▸ What is required:
All entries are to be quoted exactly; the images stay out of the copy.

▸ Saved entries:
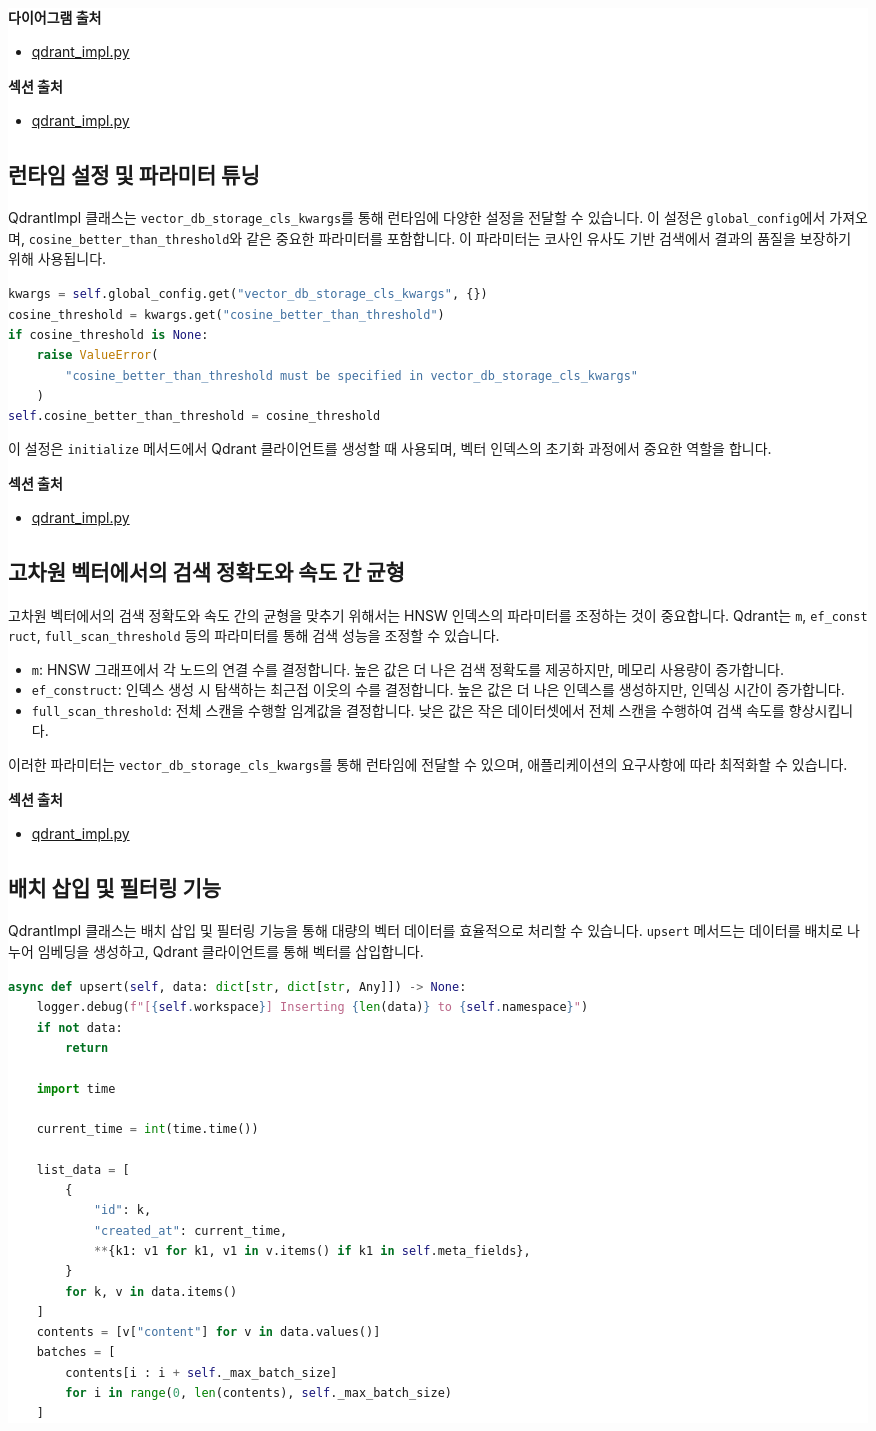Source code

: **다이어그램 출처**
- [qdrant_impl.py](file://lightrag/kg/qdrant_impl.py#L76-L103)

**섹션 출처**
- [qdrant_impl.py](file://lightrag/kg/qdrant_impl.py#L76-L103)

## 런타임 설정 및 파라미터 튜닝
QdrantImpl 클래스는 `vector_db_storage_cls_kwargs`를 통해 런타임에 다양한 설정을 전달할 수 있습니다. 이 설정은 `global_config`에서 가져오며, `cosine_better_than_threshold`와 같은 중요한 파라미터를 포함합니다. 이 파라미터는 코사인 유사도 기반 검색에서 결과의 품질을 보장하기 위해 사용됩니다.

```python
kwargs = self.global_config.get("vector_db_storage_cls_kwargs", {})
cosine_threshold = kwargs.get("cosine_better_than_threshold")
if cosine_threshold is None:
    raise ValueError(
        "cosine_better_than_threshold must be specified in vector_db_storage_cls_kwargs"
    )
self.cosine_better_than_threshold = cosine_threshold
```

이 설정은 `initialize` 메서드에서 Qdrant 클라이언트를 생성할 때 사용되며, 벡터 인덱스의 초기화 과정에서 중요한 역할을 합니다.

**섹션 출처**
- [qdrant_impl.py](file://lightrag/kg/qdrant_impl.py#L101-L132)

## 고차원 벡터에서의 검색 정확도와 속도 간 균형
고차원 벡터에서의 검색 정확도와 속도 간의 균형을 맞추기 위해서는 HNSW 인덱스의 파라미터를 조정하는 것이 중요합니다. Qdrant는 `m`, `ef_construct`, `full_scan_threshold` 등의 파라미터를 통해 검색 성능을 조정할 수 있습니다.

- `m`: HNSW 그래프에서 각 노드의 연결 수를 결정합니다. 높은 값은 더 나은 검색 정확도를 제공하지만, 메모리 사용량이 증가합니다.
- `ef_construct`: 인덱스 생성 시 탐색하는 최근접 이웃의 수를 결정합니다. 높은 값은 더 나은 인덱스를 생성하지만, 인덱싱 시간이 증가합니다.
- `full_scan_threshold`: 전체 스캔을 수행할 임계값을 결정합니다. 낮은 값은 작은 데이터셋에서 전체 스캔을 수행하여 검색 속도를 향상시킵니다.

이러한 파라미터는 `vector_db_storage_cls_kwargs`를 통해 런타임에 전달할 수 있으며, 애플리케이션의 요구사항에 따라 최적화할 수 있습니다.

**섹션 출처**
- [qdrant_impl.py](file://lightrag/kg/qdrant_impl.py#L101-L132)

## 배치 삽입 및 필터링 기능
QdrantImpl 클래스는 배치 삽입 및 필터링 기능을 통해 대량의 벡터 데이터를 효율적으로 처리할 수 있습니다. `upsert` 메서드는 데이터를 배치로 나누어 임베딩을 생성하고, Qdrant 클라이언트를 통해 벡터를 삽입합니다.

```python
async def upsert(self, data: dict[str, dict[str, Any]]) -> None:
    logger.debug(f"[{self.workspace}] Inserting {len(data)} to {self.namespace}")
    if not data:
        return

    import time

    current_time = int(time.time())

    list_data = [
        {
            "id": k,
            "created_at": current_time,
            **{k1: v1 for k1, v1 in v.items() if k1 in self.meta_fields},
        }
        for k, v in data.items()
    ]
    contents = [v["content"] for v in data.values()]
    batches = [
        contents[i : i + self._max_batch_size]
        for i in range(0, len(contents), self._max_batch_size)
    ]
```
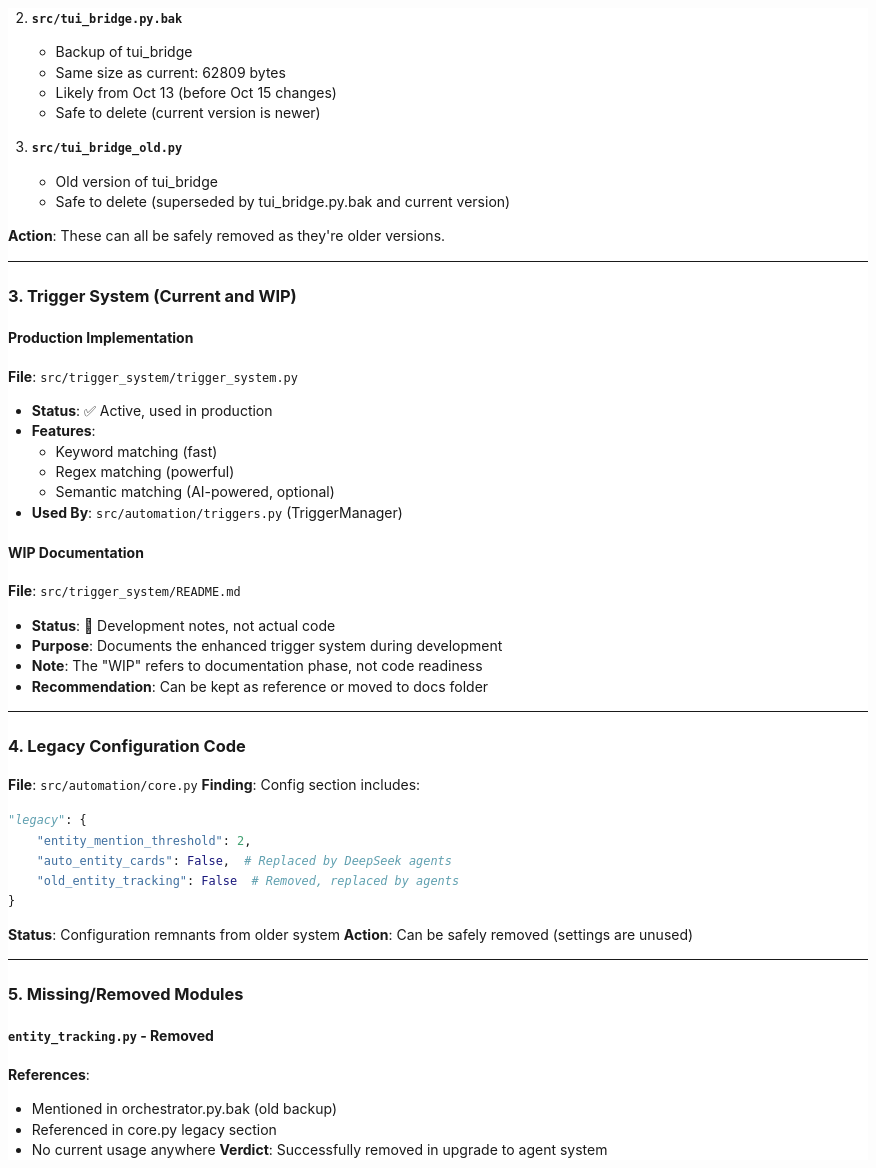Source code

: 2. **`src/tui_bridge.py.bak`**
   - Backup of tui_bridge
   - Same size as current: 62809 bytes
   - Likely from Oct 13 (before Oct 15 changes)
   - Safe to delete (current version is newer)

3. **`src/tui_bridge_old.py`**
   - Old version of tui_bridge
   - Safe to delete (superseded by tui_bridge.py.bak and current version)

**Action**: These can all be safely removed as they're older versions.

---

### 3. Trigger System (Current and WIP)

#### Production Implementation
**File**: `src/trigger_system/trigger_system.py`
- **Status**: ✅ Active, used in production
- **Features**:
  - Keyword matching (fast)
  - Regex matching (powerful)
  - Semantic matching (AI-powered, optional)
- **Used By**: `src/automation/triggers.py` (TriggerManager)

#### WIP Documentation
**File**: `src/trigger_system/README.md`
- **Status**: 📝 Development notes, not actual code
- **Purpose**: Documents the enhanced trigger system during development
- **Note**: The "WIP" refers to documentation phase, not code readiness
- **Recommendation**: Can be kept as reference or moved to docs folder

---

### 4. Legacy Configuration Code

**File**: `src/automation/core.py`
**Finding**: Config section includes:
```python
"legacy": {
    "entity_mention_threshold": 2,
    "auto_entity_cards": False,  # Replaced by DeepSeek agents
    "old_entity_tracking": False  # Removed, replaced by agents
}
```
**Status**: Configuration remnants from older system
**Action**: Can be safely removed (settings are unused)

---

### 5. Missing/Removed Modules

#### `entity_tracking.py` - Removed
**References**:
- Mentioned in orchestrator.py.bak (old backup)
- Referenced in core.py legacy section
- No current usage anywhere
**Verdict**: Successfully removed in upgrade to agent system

▸ Output below:
Source code

: **다이어그램 출처**
- [qdrant_impl.py](file://lightrag/kg/qdrant_impl.py#L76-L103)

**섹션 출처**
- [qdrant_impl.py](file://lightrag/kg/qdrant_impl.py#L76-L103)

## 런타임 설정 및 파라미터 튜닝
QdrantImpl 클래스는 `vector_db_storage_cls_kwargs`를 통해 런타임에 다양한 설정을 전달할 수 있습니다. 이 설정은 `global_config`에서 가져오며, `cosine_better_than_threshold`와 같은 중요한 파라미터를 포함합니다. 이 파라미터는 코사인 유사도 기반 검색에서 결과의 품질을 보장하기 위해 사용됩니다.

```python
kwargs = self.global_config.get("vector_db_storage_cls_kwargs", {})
cosine_threshold = kwargs.get("cosine_better_than_threshold")
if cosine_threshold is None:
    raise ValueError(
        "cosine_better_than_threshold must be specified in vector_db_storage_cls_kwargs"
    )
self.cosine_better_than_threshold = cosine_threshold
```

이 설정은 `initialize` 메서드에서 Qdrant 클라이언트를 생성할 때 사용되며, 벡터 인덱스의 초기화 과정에서 중요한 역할을 합니다.

**섹션 출처**
- [qdrant_impl.py](file://lightrag/kg/qdrant_impl.py#L101-L132)

## 고차원 벡터에서의 검색 정확도와 속도 간 균형
고차원 벡터에서의 검색 정확도와 속도 간의 균형을 맞추기 위해서는 HNSW 인덱스의 파라미터를 조정하는 것이 중요합니다. Qdrant는 `m`, `ef_construct`, `full_scan_threshold` 등의 파라미터를 통해 검색 성능을 조정할 수 있습니다.

- `m`: HNSW 그래프에서 각 노드의 연결 수를 결정합니다. 높은 값은 더 나은 검색 정확도를 제공하지만, 메모리 사용량이 증가합니다.
- `ef_construct`: 인덱스 생성 시 탐색하는 최근접 이웃의 수를 결정합니다. 높은 값은 더 나은 인덱스를 생성하지만, 인덱싱 시간이 증가합니다.
- `full_scan_threshold`: 전체 스캔을 수행할 임계값을 결정합니다. 낮은 값은 작은 데이터셋에서 전체 스캔을 수행하여 검색 속도를 향상시킵니다.

이러한 파라미터는 `vector_db_storage_cls_kwargs`를 통해 런타임에 전달할 수 있으며, 애플리케이션의 요구사항에 따라 최적화할 수 있습니다.

**섹션 출처**
- [qdrant_impl.py](file://lightrag/kg/qdrant_impl.py#L101-L132)

## 배치 삽입 및 필터링 기능
QdrantImpl 클래스는 배치 삽입 및 필터링 기능을 통해 대량의 벡터 데이터를 효율적으로 처리할 수 있습니다. `upsert` 메서드는 데이터를 배치로 나누어 임베딩을 생성하고, Qdrant 클라이언트를 통해 벡터를 삽입합니다.

```python
async def upsert(self, data: dict[str, dict[str, Any]]) -> None:
    logger.debug(f"[{self.workspace}] Inserting {len(data)} to {self.namespace}")
    if not data:
        return

    import time

    current_time = int(time.time())

    list_data = [
        {
            "id": k,
            "created_at": current_time,
            **{k1: v1 for k1, v1 in v.items() if k1 in self.meta_fields},
        }
        for k, v in data.items()
    ]
    contents = [v["content"] for v in data.values()]
    batches = [
        contents[i : i + self._max_batch_size]
        for i in range(0, len(contents), self._max_batch_size)
    ]
```
Source code

: 2. **`src/tui_bridge.py.bak`**
   - Backup of tui_bridge
   - Same size as current: 62809 bytes
   - Likely from Oct 13 (before Oct 15 changes)
   - Safe to delete (current version is newer)

3. **`src/tui_bridge_old.py`**
   - Old version of tui_bridge
   - Safe to delete (superseded by tui_bridge.py.bak and current version)

**Action**: These can all be safely removed as they're older versions.

---

### 3. Trigger System (Current and WIP)

#### Production Implementation
**File**: `src/trigger_system/trigger_system.py`
- **Status**: ✅ Active, used in production
- **Features**:
  - Keyword matching (fast)
  - Regex matching (powerful)
  - Semantic matching (AI-powered, optional)
- **Used By**: `src/automation/triggers.py` (TriggerManager)

#### WIP Documentation
**File**: `src/trigger_system/README.md`
- **Status**: 📝 Development notes, not actual code
- **Purpose**: Documents the enhanced trigger system during development
- **Note**: The "WIP" refers to documentation phase, not code readiness
- **Recommendation**: Can be kept as reference or moved to docs folder

---

### 4. Legacy Configuration Code

**File**: `src/automation/core.py`
**Finding**: Config section includes:
```python
"legacy": {
    "entity_mention_threshold": 2,
    "auto_entity_cards": False,  # Replaced by DeepSeek agents
    "old_entity_tracking": False  # Removed, replaced by agents
}
```
**Status**: Configuration remnants from older system
**Action**: Can be safely removed (settings are unused)

---

### 5. Missing/Removed Modules

#### `entity_tracking.py` - Removed
**References**:
- Mentioned in orchestrator.py.bak (old backup)
- Referenced in core.py legacy section
- No current usage anywhere
**Verdict**: Successfully removed in upgrade to agent system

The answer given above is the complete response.